Сэмпай. Послемыслие - страница 3



– Да кому, черт возьми! – не выдержав, вслух воскликнул Денис. – Кому признаться? Ей? Кому ей? Себе? Что я в принципе кого-то люблю? «Кого-то». Бред какой-то…

Но аналитик в его голове продолжал упорно копаться в фактах, порылся и отправил депешу, что их маловато. Значит, нужно читать дальше. Денис вернулся в кресло и взялся за мышку.

Неизлечимо


Четыре коротких строки словно четыре стрелы, просвистев в прозрачном воздухе, замерли на белой простыне экрана. А в глазах, тоже как на экране, только уже огромном, во всю стену как в кабинете Иванова, бешеным вихрем пронеслись все майские события. И посреди всей этой разноцветной круговерти он отчетливо увидел Ирену. Даже не ее, а ее глаза.

«Два изумруда! Да! Зеленые глаза!» – Денис почувствовал, что внутри него будто два оголенных провода зашевелились и потянулись навстречу друг другу. Такое бывало во время «Мартовского шторма», когда он чувствовал, что вот-вот найдет разгадку или решение.

Но Ирена была немкой, и назвать ее «ирландской звездочкой» можно было с большой натяжкой, да и…

Дальше спорить с самим собой Денис уже просто не захотел. Он понял, почувствовал, что нашел ответ, и доказывать эту теорему было просто бессмысленно.

Ирена участвовала в программе. Он видел ее и в реале, и в виртуальной реальности рядом с Мортоном. Ну, хорошо, не совсем рядом, но в одном зале. Образ зеленоглазой блондинки легко подходит под описание уроженки Дублина или Уэксфорда. А Ирена по-английски звучит как Айрин, а айриш – собственно, ирландский.

«Притянул за уши! – скептически возразил он сам себе.

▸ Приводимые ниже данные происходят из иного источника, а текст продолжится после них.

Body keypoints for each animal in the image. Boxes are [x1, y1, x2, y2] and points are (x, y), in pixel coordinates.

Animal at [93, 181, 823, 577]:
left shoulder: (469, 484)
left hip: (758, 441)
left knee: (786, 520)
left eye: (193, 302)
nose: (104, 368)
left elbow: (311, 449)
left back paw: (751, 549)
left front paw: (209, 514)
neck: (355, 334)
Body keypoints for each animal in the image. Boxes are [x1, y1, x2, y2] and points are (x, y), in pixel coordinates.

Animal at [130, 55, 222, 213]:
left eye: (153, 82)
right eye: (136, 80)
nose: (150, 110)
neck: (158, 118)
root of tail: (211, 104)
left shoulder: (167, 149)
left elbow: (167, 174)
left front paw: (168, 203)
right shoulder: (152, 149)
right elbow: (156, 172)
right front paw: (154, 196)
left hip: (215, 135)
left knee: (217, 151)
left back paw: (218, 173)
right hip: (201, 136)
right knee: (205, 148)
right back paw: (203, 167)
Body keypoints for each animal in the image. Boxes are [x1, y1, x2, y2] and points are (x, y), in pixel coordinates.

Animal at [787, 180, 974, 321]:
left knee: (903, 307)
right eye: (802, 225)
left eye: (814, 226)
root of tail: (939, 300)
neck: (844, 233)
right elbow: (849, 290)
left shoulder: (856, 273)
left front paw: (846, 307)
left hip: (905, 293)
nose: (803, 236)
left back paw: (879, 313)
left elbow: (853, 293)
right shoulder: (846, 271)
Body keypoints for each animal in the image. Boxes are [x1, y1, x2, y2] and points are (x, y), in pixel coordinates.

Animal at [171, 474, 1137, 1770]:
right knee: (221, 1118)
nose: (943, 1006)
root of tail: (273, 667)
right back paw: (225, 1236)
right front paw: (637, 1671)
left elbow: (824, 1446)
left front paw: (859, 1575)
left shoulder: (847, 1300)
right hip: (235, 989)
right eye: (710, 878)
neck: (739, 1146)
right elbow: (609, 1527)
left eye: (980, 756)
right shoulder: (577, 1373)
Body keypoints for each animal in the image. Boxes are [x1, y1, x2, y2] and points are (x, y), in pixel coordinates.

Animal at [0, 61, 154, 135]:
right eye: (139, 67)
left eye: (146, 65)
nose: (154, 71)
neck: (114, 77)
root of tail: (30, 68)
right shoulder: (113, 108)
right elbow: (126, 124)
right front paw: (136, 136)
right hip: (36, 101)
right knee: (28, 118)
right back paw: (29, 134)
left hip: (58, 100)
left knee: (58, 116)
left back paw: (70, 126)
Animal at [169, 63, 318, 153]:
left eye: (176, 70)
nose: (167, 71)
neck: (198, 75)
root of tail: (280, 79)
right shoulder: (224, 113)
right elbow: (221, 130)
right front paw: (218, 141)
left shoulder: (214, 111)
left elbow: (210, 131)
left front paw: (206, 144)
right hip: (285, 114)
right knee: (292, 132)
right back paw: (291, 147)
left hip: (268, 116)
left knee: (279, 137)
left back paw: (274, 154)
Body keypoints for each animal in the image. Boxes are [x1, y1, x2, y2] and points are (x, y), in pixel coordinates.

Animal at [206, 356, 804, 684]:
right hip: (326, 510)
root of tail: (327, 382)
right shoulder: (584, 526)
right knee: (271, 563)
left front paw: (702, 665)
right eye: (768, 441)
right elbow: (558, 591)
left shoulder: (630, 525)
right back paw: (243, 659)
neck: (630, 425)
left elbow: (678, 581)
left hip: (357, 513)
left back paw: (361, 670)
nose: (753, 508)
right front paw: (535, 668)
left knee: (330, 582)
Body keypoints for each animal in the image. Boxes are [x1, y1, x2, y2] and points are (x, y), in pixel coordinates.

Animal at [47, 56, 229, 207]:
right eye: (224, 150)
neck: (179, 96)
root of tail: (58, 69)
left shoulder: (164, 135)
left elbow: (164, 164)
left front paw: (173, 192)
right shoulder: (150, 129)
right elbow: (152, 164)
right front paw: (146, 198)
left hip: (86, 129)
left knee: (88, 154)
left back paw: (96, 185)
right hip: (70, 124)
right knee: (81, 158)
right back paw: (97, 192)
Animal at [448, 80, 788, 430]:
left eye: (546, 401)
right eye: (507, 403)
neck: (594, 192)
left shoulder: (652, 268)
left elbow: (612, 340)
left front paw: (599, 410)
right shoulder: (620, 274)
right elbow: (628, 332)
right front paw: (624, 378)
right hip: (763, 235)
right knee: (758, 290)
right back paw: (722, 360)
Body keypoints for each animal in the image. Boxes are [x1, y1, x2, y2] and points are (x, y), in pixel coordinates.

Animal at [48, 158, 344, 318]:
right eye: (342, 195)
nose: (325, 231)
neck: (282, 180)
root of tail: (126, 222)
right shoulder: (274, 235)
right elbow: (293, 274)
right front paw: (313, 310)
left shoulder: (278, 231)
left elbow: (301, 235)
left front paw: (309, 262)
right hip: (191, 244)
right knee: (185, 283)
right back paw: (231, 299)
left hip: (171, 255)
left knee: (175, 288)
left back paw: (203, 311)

Впрочем, если допустить, что Ирена Вертер и есть та самая загадочная ирландская звездочка, которую искал, ждал и которой заболел Мортон, которой он в итоге посвятил все эти стихи, полные действительно где-то наивного, но искреннего лиризма, то и форма, и суть самих стихов во многом объясняется.

«Это болезнь» – и действительно, несильно, неявно, но в мыслях Денис нет-нет, но возвращался к Ирене, вспоминая ее ожесточенное возмущение при первой встрече, слегка навязчивый интерес потом, внезапную задумчивость в ресторане. «Как помешательство – неотличимо» – да, система нейромодуляции работала безукоризненно. В кинозале Ирена была неотличима от себя настоящей.

– Стало мне ясно. Понял я вдруг. Я болен тобою. Неизлечимо, – Денис проговорил эти слова вслух и замолчал. Даже мысли в голове переглянулись и стихли.

Мортон озвучил то, что Мартов испытал в реале, но пока еще не осознал? Или это смоделировала система? Смоделировала или инспирировала, вдохновила, разбудила наконец давно спавшие чувства?

«Ладно. К черту. Разберемся. Потом. А пока…» – Денис кликнул следующий файл.

Я одного боюсь


Любовь не можем мы «найти».

Не можем взять и просто,

Сломав забор блокпоста,

За нею в даль пойти.

Нельзя так просто полюбить,

Вдруг ощутить,

Что любишь будто.

Под вечер вспомнить, а наутро

Все прошлому оставить.

И забыть.

Нельзя заставить полюбить.

Как не заставить лошадь пить.

Как невозможно научить

Овчарку лгать, а лайку мстить.

Нельзя привыкнуть

Даже к слову.

Вновь обращаясь

К имени родному,

«Люблю тебя! Опять и снова!» –

Нельзя привыкнуть повторять.

Я одного боюсь.

Не жить. Не умирать.

Не страшных снов

И не холодную кровать.

Боюсь твоей любви

Горячее дыханье

Вдруг не услышать.

Потерять.

«Уж лучше будет смерть принять, – уже сам закончил Денис. – Сильно. Но если это интерпретация моих мыслей, то они должны быть о конкретном человеке. Ведь не могут такие мысли и слова существовать отдельно, как улыбка без кота! Ирена? Но еще пару недель назад я не знал о ней, а вскоре она и вовсе исчезла».